Is PyMC taking part in GSOC this year?

PyMC is a sub-org under NumFOCUS umbrella. Since NumFOCUS is selected in this year’s organizations, PyMC will also be taking part in GSoC.

The main step here would be writing a proposal on your project of interest. The mentors can review and iterate to help you improve it. Refer to the Contributing guide setup by NumFOCUS on how to write a good proposal.



Thank you, @Sayam753 : )

Hi @OriolAbril, @ricardoV94, @Sayam753, could you perhaps advise me on the projects listed below or any prerequisites I should follow?

You should start reading any references and links that are in the idea description and requirements, if some of that were not clear, ask here tagging or asking us to tag the potential mentors. I am not a potential mentor on any project so I can’t help with anything project specific for now, and probably won’t be able to help until you get to documenting the new features.


Hello, @ricardoV94, @Sayam753, and @lucianopaz!

I’m following the instructions you provided, as described in issue 5383, and I’m hoping to finish this project over the GSoC term.
However, this is my first time applying to GSoC, so I’m a little lost.

Could you kindly advise me on how to prepare a proposal or any prerequisites I should be aware of?

a little bit of myself, I am a final-year student pursuing Master’s in Computer Applications. I took part in a PyMC sprint organized by Data Umbrella. Open source is something that I am very interested in. Some of my most recent commits in PyMC are #5583, #5505, #5459 and now I am working on #5076, #5005.


There are some resources about writing proposals in the numfocus gsoc repo (there is even a template proposal): gsoc/ at master · numfocus/gsoc · GitHub (shared previously by Sayam too) and in the summer of code website: Writing a proposal | Google Summer of Code Guides


Hello, Community!

Could you kindly share some resources for learning more about the Bellow Project and PyMC?
Increase support for batched multivariate distributions
I’d like to work on this project during GSoC 2022, but I’m not very good at Bayesian statistics.

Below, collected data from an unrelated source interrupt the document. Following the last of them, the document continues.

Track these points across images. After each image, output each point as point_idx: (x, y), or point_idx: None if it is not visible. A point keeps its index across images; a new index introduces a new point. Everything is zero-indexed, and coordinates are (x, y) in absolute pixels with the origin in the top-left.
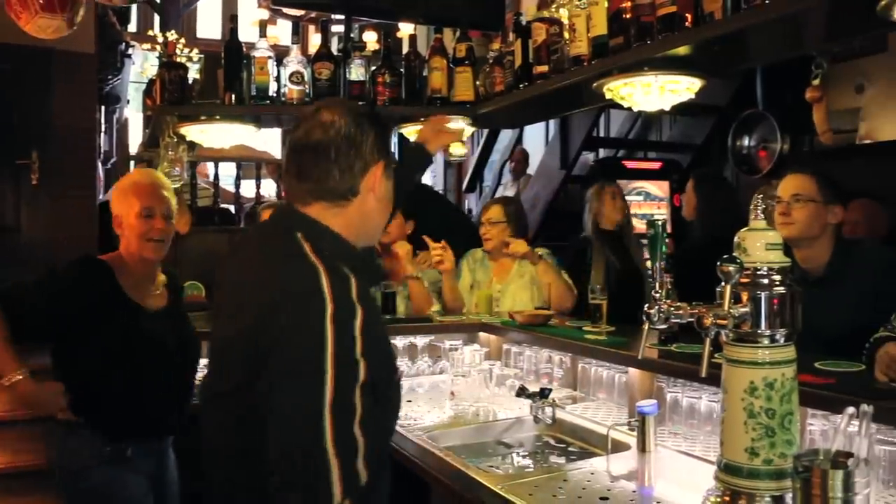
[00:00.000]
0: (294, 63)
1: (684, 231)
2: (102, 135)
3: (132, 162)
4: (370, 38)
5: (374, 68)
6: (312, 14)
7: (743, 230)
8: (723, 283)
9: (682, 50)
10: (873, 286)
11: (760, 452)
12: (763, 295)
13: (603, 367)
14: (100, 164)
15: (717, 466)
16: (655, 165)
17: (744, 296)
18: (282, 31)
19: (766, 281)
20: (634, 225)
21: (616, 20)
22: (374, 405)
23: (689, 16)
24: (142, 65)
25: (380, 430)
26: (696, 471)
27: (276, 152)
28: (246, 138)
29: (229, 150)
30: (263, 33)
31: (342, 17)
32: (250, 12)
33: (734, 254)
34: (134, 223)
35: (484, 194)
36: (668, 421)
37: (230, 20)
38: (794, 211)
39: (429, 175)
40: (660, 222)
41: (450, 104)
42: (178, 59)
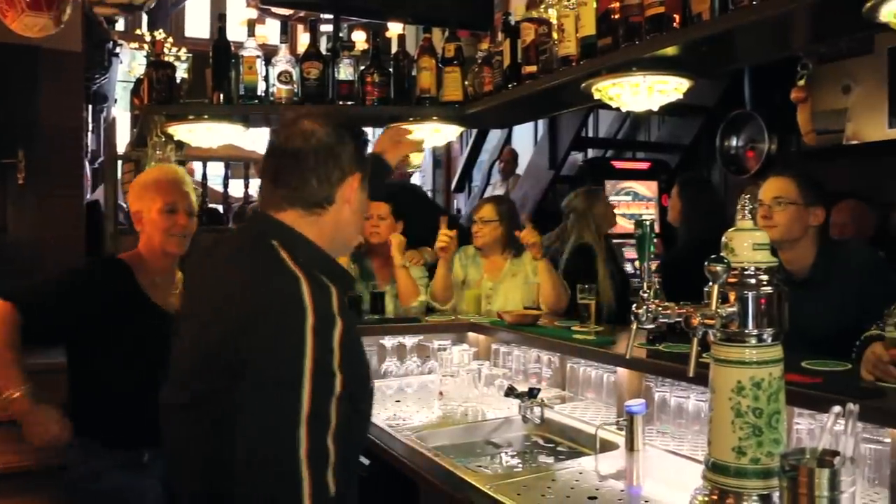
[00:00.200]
0: (282, 62)
1: (672, 231)
2: (90, 134)
3: (120, 161)
4: (359, 38)
5: (362, 68)
6: (301, 13)
7: (730, 230)
8: (710, 283)
9: (671, 50)
10: (858, 287)
11: (748, 451)
12: (750, 295)
13: (591, 367)
14: (87, 164)
15: (705, 465)
16: (644, 166)
17: (731, 295)
18: (270, 31)
19: (753, 281)
20: (623, 225)
21: (604, 20)
22: (348, 417)
23: (677, 16)
24: (129, 64)
25: (351, 441)
26: (684, 470)
27: (264, 152)
28: (234, 138)
29: (217, 149)
30: (252, 32)
31: (331, 16)
32: (239, 11)
33: (722, 254)
34: (156, 219)
35: (473, 194)
36: (656, 420)
37: (218, 19)
38: (776, 214)
39: (418, 175)
40: (648, 222)
41: (438, 104)
42: (166, 59)
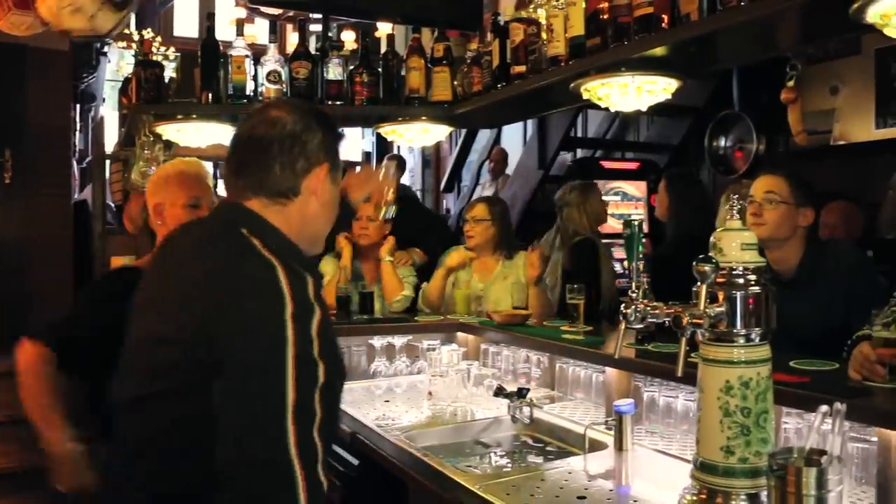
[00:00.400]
0: (271, 62)
1: (661, 231)
2: (77, 133)
3: (108, 161)
4: (348, 38)
5: (351, 68)
6: (290, 13)
7: (719, 230)
8: (699, 283)
9: (659, 51)
10: (846, 288)
11: (736, 451)
12: (738, 294)
13: (580, 367)
14: (75, 163)
15: (694, 465)
16: (633, 166)
17: (720, 295)
18: (259, 30)
19: (741, 281)
20: (612, 225)
21: (593, 21)
22: (331, 409)
23: (665, 17)
24: (117, 63)
25: (332, 435)
26: (673, 469)
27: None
28: (223, 137)
29: (206, 149)
30: (240, 32)
31: (320, 16)
32: (227, 11)
33: (710, 254)
34: (180, 213)
35: (462, 194)
36: (645, 420)
37: (207, 18)
38: (766, 212)
39: (407, 175)
40: (636, 222)
41: (428, 104)
42: (155, 58)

To learn more about PyMC, there are tons of resources mentioned in the README file. To get started with the project, PTAL on this GitHub comment.


I have drafted a proposal for GSoC. Could you please take a look and let me know how I can make it better?

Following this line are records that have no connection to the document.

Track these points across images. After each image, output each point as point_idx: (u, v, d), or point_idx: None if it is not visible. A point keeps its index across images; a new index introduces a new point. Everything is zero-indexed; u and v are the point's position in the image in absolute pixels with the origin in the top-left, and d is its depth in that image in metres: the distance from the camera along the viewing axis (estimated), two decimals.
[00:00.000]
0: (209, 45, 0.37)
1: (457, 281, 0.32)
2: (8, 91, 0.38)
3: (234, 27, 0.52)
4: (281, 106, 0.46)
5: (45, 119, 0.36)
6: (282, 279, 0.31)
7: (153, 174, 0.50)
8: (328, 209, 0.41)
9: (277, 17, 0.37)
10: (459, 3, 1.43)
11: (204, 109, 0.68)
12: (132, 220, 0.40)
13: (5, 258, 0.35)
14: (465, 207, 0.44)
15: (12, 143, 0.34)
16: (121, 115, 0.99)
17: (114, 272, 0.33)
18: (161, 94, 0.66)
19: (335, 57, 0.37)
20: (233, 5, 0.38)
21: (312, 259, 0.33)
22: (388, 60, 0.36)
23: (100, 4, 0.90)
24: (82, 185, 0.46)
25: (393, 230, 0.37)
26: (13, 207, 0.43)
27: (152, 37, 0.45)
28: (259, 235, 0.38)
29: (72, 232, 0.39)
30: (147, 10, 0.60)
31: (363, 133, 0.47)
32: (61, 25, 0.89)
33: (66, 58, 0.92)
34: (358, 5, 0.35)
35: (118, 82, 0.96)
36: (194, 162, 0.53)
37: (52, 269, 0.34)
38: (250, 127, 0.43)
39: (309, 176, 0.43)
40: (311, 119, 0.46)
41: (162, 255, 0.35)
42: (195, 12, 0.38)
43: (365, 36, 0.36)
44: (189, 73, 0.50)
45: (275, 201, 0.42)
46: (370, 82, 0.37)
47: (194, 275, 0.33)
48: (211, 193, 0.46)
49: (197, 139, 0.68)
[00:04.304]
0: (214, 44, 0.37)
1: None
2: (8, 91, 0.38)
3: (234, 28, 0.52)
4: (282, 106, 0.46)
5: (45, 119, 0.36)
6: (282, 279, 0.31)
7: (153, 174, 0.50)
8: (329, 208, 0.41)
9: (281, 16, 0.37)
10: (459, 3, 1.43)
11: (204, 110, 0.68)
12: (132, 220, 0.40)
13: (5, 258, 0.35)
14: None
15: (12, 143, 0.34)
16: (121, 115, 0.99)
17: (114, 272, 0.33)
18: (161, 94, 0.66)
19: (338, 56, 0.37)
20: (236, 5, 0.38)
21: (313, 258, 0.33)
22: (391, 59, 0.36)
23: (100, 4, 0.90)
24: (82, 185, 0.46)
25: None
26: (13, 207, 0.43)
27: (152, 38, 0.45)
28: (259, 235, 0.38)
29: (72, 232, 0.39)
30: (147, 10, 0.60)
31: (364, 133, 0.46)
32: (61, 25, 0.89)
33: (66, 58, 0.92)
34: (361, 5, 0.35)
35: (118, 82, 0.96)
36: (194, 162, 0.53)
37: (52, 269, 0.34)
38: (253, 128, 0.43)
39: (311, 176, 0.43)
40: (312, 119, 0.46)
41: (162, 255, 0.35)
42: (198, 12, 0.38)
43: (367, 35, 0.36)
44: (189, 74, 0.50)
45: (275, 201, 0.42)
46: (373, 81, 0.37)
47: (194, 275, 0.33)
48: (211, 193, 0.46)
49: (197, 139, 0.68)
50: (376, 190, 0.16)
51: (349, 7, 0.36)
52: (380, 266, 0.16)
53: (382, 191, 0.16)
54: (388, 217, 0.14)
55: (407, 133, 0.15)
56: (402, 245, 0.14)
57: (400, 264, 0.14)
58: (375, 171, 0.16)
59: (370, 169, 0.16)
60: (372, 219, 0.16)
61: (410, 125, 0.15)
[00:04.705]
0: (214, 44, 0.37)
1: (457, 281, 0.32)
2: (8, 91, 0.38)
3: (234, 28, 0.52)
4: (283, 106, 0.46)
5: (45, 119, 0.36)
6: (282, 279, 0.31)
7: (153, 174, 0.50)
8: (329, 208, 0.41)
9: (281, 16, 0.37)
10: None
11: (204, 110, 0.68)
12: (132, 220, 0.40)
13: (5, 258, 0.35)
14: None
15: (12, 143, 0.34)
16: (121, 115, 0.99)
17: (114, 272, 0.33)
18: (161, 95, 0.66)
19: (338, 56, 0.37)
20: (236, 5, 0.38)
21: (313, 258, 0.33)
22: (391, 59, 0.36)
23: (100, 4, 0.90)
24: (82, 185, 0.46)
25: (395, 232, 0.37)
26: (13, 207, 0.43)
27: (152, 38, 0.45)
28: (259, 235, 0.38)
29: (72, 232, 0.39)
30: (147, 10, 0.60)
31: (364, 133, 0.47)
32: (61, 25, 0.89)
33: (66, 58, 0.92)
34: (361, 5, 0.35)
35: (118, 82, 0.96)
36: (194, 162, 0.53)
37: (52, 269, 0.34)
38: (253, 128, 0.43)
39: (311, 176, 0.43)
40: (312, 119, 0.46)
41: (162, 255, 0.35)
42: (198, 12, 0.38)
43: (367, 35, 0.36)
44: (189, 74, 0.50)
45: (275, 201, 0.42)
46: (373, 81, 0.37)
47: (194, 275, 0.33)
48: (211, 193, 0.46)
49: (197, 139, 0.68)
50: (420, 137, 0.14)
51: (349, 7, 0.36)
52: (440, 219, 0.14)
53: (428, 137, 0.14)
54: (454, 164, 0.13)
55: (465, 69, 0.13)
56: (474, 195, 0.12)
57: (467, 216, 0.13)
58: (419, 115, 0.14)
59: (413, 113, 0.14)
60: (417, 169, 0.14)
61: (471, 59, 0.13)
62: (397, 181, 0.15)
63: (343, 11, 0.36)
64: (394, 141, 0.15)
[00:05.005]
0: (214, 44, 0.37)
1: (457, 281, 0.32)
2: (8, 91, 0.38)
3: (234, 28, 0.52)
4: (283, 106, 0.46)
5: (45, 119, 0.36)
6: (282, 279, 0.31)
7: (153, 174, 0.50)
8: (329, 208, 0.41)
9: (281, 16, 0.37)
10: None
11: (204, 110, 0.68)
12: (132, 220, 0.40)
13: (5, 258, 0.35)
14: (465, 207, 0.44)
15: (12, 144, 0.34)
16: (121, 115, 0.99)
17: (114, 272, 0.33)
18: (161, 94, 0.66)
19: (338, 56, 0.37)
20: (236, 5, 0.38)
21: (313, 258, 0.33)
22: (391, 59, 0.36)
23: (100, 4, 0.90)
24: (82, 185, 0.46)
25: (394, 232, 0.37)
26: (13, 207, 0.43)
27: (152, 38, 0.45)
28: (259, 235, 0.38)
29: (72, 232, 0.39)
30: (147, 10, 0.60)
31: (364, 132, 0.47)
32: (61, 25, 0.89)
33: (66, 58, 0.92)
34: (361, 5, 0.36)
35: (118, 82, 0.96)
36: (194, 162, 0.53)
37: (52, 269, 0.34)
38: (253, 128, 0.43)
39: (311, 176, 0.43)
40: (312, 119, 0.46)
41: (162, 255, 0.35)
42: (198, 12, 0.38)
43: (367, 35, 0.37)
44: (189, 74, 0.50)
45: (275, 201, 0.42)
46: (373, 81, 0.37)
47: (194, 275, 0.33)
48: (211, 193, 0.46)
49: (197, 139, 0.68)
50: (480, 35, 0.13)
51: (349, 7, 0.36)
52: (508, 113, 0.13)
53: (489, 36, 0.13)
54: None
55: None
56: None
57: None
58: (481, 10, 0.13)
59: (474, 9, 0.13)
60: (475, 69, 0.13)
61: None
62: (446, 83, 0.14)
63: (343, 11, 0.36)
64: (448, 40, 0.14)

I’m not sure how to describe the “Schedule of Deliverables.” Kindly advise

Link to the proposal

1 Like

Hi Purna

I’ve checked your proposal and left some comments in the linked Google doc. To work on “Schedule of Deliverables” section, I suggest exploring current implementations of Ops and multivariate distributions. Doing so, can help you to estimate the deliverables by decomposing the work on Ops and distributions in manageable chunks.

Feel free to ask any further questions!
Thanks, Sayam

1 Like

Thank you a lot, @Sayam753
I’ll work on the feedback.

Predicting the time it will take to finish a task is very difficult, even for people who have worked on those topics for years. However, writing timelines and the timelines themselves are still extremely useful even if the times they say are not trustworthy.

Like Sayam said, writing a detailed timeline forces you to divide the work in chunks and to show you are aware of all the tasks that need to be completed to finish the project. Timelines also show you understand the dependencies between such tasks (and some timeline representations like the gnatt charts bring that to the extreme), i.e. you can’t start a task before the expected end time of all the tasks it depends on.


Sure @OriolAbril, Thank you very much for all of your help.

in Increase support for batched multivariate distributions · Issue #5383 · pymc-devs/pymc · GitHub
OrderedMultinomial and WishartBartlett distributions aren’t mentioned; do they also support batched dimensions?

The OrderedMultinomial is just a handy parametrization over the Multinomial, so it should already be supported.

The WishartBartlett uses the Wishart under the hood. We will probably remove or move those away, so don’t worry about them.